A representation of the "spike" or glycoproteins on the filamentous Ebola virus. Shutterstock: http://ow.ly/zW52f

Ebola is tricky in a way. The long, curly rod-like virus particles are studded with a glycoprotein, or the “spike protein,” that is critical in helping the virus attach to, fuse and eventually enter inside a range of human cells. It appears that this complex glycoprotein can take on a variety of shapes and target a variety of receptors on the surface of your cells to let the virus in. It also has a chalice or deep bowl-like shape that protects its center binding site, making it harder for your body to build up defenses by making antibodies against this binding site.
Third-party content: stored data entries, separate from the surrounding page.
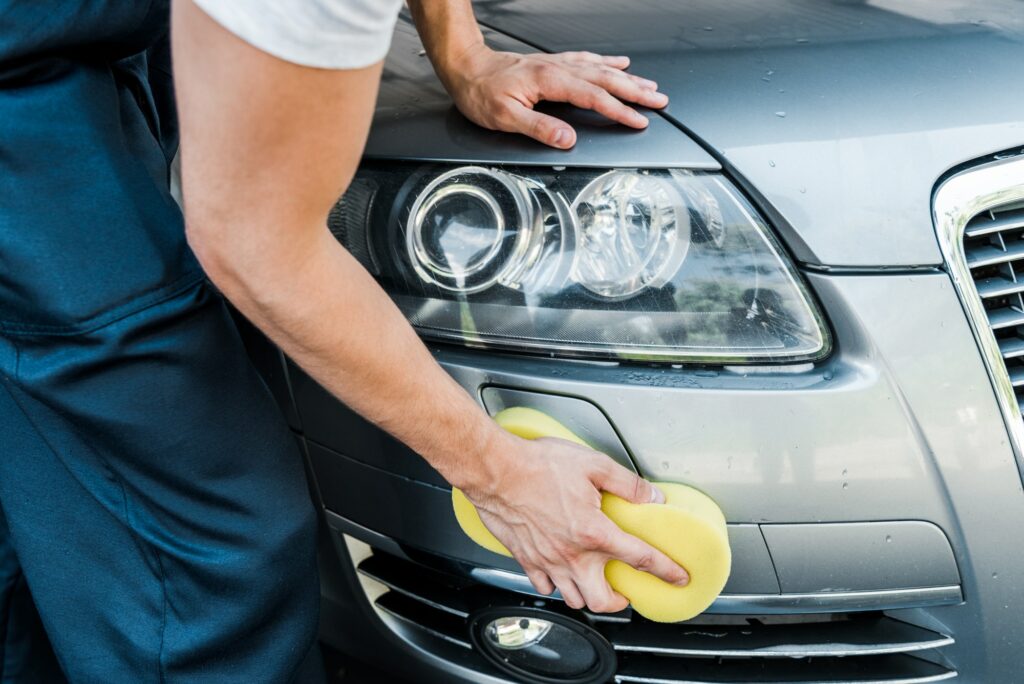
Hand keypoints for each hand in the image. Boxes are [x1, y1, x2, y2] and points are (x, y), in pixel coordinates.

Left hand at [438, 44, 668, 148]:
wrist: (466, 68)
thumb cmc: (481, 93)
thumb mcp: (505, 118)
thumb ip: (539, 128)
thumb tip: (567, 139)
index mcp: (550, 81)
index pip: (594, 98)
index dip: (619, 111)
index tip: (639, 120)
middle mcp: (558, 69)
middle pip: (606, 80)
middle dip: (636, 91)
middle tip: (660, 101)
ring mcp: (557, 64)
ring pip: (601, 69)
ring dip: (628, 78)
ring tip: (650, 86)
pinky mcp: (553, 63)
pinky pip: (588, 60)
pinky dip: (607, 62)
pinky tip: (619, 63)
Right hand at [463, 433, 688, 612]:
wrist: (495, 470)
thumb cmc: (537, 465)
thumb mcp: (593, 464)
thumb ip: (627, 483)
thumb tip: (651, 496)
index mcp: (593, 532)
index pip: (640, 558)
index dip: (665, 570)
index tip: (678, 577)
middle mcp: (571, 554)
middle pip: (601, 600)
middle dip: (618, 601)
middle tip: (624, 591)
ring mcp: (547, 561)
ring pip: (572, 598)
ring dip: (587, 594)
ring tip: (594, 582)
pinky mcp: (526, 559)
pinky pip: (544, 585)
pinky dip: (555, 584)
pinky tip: (560, 570)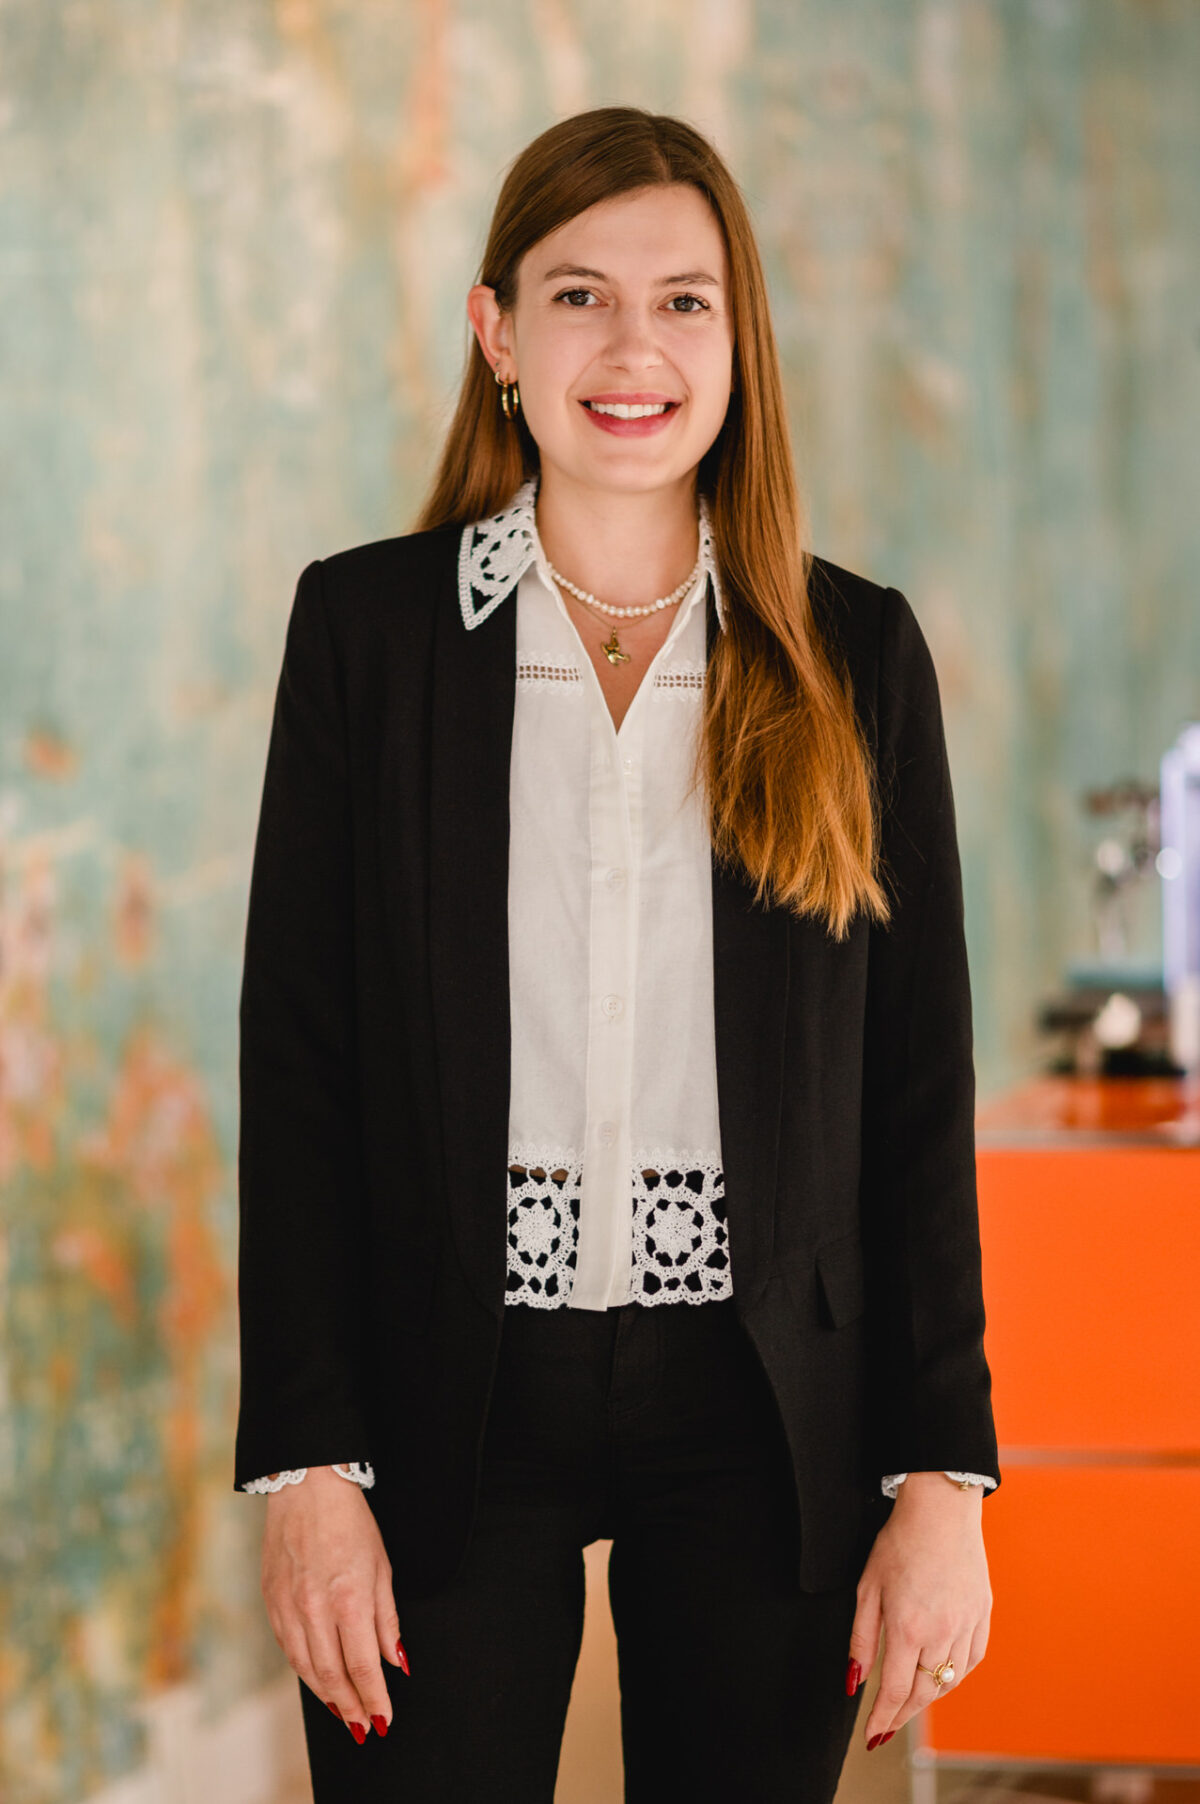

Even though scientists have studied and characterized the structure of this glycoprotein and how the glycoprotein helps the virus break into your cells, finding a straightforward way to block this complex, shape-changing glycoprotein appears to remain difficult. But studies that characterize the 3-D shapes of tiny protein structures, like X-ray crystallography, are definitely providing clues.

Update: Other bloggers have written about potential antibody-based antiserums for Ebola, here and here. While the Ebola glycoprotein is particularly good at evading your body's natural immune system, like antibodies, it appears that some Ebola survivors might have an antibody that can bind inside the chalice-like spike protein of Ebola and thus prevent the protein from latching onto your human cells. For a treatment to work though, there would probably need to be a lot of these antibodies delivered. It would be best if your body produced these antibodies itself, or could be trained to.